Es fing fast beschaulich an: 25 Bands in acht Spielstätten zogen 900 Besucher an. Am 14. Oktober 2011 startete die erste Ausgabe des Nürnberg.Pop-Festivals. Das Konzept dahinter: Internationale Bands treffen auf regionale, alte Hasen auf Newcomer, quer durch die verschiedenen Stile der Popmusik. Und alle spielen am gleichen Abend an verschiedenen Orten der Nürnberger Altstadt.

Mittlerweile hat sich das jährlich stattfindende Festival zu einem festen Programmpunkt im Nürnberger Nachtleben entwickelt. Es gilt als das größte Musik- und Showcasefestival Süddeutschlands. Künstler wie Who Made Who, Ok Kid, I Heart Sharks oder Milky Chance spielten bereits bei Nürnberg.Pop. Außerdem kam ein Rahmenprogramm hinzu, das neben Quiz-Lounge und Kunstbereich für hungrige Festivalgänger sogar eine eigene Currywurstbude bereitstellt.

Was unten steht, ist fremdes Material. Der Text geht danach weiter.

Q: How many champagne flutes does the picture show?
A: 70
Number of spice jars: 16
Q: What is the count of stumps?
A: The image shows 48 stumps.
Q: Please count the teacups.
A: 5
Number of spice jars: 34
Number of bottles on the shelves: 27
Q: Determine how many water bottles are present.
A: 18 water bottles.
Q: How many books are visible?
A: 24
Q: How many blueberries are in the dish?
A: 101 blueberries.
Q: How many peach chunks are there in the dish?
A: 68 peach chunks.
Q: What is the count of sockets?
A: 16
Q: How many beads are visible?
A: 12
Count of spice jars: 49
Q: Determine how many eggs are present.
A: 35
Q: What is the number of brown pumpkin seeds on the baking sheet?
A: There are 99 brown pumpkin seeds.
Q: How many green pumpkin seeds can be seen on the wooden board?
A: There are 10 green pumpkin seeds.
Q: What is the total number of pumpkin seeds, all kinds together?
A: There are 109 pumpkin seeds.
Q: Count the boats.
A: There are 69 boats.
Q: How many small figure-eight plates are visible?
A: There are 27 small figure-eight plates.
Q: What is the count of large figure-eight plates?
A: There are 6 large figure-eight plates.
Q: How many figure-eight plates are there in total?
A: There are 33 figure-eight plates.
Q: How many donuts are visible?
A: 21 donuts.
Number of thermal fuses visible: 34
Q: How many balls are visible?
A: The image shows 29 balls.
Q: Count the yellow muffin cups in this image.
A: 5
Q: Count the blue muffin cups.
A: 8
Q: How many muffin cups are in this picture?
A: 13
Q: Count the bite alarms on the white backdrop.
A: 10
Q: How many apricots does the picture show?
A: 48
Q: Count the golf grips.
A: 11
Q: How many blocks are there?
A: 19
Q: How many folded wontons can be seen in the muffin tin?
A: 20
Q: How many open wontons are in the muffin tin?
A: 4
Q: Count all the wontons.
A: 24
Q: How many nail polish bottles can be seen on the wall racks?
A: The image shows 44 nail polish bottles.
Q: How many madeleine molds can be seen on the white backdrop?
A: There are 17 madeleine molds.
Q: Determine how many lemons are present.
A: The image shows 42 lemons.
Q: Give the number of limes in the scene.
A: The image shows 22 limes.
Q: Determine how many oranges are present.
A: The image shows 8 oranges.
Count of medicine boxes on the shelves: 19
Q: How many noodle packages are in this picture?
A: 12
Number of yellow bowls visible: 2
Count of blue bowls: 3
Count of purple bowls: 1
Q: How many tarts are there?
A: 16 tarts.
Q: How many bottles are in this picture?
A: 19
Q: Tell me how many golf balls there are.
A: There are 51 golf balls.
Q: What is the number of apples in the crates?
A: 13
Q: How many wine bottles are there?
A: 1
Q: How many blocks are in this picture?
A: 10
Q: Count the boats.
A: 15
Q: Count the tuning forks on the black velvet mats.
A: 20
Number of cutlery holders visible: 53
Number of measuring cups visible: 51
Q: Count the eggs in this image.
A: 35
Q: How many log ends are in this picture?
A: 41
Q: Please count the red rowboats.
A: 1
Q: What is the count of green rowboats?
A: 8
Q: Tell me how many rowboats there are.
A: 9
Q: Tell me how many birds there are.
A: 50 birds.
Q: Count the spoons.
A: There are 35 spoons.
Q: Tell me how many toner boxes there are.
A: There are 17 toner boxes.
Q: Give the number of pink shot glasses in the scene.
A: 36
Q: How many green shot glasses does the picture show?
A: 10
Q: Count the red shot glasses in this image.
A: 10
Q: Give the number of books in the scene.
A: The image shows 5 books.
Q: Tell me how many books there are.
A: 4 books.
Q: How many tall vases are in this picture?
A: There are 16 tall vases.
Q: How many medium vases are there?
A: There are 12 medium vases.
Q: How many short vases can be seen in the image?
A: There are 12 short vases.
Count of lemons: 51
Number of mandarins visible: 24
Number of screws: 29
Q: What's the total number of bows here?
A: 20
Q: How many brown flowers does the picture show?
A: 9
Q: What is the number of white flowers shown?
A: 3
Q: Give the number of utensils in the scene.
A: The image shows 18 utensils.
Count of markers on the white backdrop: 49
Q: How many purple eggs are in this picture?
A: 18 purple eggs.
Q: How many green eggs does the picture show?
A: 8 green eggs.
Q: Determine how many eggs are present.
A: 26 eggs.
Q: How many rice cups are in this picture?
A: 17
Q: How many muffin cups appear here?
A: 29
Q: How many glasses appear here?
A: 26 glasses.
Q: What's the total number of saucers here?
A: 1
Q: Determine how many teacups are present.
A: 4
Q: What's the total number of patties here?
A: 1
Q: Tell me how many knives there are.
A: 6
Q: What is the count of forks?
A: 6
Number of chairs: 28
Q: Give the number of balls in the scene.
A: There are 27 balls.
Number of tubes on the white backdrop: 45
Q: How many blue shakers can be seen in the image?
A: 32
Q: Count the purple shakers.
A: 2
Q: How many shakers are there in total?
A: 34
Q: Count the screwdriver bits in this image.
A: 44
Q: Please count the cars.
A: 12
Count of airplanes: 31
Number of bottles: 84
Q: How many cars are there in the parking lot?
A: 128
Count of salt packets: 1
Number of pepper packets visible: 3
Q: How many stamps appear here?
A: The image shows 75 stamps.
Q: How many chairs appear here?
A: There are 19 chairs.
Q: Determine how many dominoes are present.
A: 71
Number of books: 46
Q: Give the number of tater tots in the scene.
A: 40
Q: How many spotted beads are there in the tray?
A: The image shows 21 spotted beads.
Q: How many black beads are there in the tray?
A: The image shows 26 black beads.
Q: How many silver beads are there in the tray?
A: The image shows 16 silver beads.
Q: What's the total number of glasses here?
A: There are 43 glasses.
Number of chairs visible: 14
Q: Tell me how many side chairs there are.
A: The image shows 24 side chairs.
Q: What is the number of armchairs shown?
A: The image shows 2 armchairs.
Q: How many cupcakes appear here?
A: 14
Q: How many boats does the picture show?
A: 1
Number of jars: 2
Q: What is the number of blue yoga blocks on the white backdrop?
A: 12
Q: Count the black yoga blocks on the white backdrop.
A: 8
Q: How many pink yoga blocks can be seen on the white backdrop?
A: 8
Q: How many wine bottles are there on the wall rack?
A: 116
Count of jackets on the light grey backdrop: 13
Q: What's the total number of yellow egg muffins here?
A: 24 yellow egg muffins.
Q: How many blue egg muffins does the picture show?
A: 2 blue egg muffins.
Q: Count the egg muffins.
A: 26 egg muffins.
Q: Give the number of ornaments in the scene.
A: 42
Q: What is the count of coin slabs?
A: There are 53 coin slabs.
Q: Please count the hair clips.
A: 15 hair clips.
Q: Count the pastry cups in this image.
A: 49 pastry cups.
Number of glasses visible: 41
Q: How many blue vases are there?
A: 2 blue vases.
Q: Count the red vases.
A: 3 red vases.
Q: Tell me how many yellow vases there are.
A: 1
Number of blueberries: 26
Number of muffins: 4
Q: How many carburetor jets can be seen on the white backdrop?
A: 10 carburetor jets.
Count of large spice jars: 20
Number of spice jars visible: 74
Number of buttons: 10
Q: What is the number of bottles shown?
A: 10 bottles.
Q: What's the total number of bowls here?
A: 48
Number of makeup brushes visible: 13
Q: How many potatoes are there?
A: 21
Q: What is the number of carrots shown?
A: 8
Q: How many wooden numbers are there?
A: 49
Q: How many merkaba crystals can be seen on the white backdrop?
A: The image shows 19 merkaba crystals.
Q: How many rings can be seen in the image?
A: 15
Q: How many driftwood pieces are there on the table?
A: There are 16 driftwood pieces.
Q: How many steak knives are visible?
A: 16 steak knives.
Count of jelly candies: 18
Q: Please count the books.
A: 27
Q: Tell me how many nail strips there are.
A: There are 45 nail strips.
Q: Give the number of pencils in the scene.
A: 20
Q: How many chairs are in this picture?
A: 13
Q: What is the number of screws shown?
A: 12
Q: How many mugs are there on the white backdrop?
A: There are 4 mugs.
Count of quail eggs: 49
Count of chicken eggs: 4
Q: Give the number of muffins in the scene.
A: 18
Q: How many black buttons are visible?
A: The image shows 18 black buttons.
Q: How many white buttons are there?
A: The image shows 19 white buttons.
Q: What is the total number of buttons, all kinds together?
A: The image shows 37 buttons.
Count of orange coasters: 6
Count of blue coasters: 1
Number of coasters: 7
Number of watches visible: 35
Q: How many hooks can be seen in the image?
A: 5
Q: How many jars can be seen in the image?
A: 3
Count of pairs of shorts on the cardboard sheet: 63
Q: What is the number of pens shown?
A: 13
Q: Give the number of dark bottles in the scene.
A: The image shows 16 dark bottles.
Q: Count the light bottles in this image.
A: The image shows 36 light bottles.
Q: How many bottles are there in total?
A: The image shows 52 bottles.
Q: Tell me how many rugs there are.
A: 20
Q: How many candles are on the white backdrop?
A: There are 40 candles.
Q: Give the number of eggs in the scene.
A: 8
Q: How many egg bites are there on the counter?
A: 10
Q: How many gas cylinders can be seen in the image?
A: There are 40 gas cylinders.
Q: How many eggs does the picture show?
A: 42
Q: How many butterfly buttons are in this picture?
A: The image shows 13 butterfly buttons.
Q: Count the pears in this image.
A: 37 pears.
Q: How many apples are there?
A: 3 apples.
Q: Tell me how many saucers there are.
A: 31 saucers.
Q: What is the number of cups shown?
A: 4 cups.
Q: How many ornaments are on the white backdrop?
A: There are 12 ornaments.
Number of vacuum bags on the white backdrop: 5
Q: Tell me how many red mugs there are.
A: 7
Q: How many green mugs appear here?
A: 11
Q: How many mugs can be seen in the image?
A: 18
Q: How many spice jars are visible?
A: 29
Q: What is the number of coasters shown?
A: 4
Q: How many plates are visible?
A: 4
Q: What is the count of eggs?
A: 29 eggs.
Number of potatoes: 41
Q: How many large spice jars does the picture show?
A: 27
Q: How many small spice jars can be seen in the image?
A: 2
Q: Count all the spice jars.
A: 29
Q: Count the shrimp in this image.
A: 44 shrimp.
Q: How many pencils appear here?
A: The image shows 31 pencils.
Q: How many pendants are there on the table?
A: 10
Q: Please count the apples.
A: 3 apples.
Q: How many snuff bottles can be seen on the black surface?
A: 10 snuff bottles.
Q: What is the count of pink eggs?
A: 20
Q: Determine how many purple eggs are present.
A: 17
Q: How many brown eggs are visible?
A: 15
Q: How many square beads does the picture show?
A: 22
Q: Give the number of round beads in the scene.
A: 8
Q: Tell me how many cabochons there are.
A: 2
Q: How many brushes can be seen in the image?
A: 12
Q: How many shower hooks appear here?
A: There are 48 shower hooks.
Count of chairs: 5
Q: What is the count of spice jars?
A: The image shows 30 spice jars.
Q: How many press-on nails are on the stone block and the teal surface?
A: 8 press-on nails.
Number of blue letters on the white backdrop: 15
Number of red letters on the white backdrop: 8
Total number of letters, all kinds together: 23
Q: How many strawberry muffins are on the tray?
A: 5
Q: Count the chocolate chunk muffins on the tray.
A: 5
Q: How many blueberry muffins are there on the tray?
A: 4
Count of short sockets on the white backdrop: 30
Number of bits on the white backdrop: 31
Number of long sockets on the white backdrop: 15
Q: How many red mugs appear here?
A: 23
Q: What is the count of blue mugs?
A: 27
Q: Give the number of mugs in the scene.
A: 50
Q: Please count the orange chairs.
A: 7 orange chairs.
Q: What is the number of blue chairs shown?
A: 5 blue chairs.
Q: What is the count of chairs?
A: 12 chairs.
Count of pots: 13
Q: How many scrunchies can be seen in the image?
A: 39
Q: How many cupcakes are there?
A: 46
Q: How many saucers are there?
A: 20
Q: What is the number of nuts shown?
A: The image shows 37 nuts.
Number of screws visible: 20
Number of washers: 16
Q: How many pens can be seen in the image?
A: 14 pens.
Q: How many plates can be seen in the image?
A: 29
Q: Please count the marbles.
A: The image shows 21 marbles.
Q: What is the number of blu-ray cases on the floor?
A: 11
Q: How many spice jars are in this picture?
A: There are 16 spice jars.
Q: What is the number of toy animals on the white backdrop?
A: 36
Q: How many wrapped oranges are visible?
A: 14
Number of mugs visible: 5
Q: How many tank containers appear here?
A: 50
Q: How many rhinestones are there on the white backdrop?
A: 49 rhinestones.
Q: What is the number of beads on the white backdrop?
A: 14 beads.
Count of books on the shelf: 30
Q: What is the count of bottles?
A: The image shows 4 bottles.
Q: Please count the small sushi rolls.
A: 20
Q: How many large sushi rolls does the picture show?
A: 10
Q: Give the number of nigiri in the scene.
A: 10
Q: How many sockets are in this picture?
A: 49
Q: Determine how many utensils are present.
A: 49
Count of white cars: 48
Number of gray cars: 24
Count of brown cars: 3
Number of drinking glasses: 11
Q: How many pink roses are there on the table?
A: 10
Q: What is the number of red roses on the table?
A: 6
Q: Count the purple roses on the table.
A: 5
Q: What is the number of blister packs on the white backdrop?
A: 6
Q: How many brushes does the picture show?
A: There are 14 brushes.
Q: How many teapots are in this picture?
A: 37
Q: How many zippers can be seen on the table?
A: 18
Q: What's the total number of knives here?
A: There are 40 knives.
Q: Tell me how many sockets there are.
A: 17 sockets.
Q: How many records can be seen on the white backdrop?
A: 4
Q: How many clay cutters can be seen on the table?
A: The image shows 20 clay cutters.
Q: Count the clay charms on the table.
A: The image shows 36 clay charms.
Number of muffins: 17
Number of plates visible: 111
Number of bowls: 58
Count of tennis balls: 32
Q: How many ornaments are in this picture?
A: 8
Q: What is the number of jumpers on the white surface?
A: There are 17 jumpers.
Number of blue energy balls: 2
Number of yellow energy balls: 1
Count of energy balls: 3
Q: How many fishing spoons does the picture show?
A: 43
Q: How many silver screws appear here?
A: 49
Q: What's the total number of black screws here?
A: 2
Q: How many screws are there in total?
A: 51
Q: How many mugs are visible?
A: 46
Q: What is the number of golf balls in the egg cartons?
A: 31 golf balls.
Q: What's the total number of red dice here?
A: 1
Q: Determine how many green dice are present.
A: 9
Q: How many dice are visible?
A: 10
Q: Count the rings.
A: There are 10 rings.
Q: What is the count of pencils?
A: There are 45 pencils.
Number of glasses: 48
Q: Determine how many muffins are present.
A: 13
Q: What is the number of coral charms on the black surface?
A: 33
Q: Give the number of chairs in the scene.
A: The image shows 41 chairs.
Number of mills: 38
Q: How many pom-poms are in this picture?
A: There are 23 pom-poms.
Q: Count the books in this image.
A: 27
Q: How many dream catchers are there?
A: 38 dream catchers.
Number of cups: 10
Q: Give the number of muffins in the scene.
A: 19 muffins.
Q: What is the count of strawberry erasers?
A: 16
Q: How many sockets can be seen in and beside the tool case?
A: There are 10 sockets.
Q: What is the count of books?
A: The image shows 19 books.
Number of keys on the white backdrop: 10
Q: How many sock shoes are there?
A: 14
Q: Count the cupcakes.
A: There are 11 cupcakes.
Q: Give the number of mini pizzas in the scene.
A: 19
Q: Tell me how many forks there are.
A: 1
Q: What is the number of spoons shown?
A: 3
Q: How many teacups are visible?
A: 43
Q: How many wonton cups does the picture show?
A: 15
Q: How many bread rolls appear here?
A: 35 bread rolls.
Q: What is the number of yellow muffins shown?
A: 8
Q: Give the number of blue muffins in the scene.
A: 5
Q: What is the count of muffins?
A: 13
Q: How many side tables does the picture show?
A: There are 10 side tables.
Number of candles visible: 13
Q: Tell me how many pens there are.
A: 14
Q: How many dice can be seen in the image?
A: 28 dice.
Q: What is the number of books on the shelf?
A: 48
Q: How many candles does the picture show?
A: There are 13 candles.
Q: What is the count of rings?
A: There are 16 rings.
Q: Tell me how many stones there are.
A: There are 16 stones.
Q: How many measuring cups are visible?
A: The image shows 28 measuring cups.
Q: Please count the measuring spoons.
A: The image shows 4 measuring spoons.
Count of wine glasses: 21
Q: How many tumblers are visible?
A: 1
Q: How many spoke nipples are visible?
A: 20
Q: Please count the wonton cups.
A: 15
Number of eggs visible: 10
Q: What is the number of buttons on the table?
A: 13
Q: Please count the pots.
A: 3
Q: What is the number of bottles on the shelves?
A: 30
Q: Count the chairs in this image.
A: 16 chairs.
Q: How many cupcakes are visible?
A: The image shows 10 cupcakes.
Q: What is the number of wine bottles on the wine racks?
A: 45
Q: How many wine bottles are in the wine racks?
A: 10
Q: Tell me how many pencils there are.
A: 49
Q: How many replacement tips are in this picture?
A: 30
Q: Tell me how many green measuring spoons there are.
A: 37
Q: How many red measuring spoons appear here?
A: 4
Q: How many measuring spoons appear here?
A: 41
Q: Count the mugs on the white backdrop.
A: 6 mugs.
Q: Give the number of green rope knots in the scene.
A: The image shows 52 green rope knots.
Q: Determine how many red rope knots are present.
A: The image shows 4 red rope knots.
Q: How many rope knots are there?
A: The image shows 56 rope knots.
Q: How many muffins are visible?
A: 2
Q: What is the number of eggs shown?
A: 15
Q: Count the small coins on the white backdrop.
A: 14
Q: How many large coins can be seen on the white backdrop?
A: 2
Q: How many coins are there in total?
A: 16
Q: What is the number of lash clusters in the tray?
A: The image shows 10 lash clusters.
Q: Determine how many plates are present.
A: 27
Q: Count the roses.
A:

Programm: Das erwartet Sie in diesem Jahr

Über 50 Bands an mehr als 30 verschiedenen Spielstätten: Das Nürnberg.Pop-Festival meldet sich am 28. Oktober 2017 eindrucksvoll mit vielen neuen und altbekannten Bands und Künstlern zurück. Stilistisch wird dabei nicht nur eine Schublade bedient: Punk-Rock von "Schubsen", Elektro-Pop von "Woman" bis hin zu deutschem Rap von "Johnny Rakete"– bei Nürnberg.Pop kommen Musikfans der verschiedensten Genres auf ihre Kosten. Welche Künstler dieses Jahr sonst noch auf der Bühne stehen, sehen Sie in unserer Bildergalerie.

Das Line-Up


Rahmenprogramm

Doch nicht nur am 28. Oktober wird gefeiert, denn dieses Jahr startet Nürnberg.Pop bereits eine Woche früher. Am 22. Oktober 2017 können Sie sich im Schauspielhaus mit zwei tollen Konzerten auf das Festival einstimmen. Den Auftakt machen "A Tale Of Golden Keys", die aus Nürnberg kommen. Außerdem stellen der Schauspieler Tom Schilling und seine Band „The Jazz Kids“ ihr Debütalbum „Vilnius“ vor.


Nicht nur Clubs: Die Spielstätten

Nürnberg.Pop ist ein Clubfestival, das sich auf viele Spielstätten erstreckt. Mit dabei sind Clubs und Bars wie K-Sechs, Club Stereo oder Harlem. Aber auch ungewöhnlichere Spielorte tauchen auf dem Programm auf, wie die Klarakirche, das Neue Museum oder sogar ein Kleiderladen. Alle Spielorte verteilen sich über die südliche Altstadt und befinden sich in Laufweite.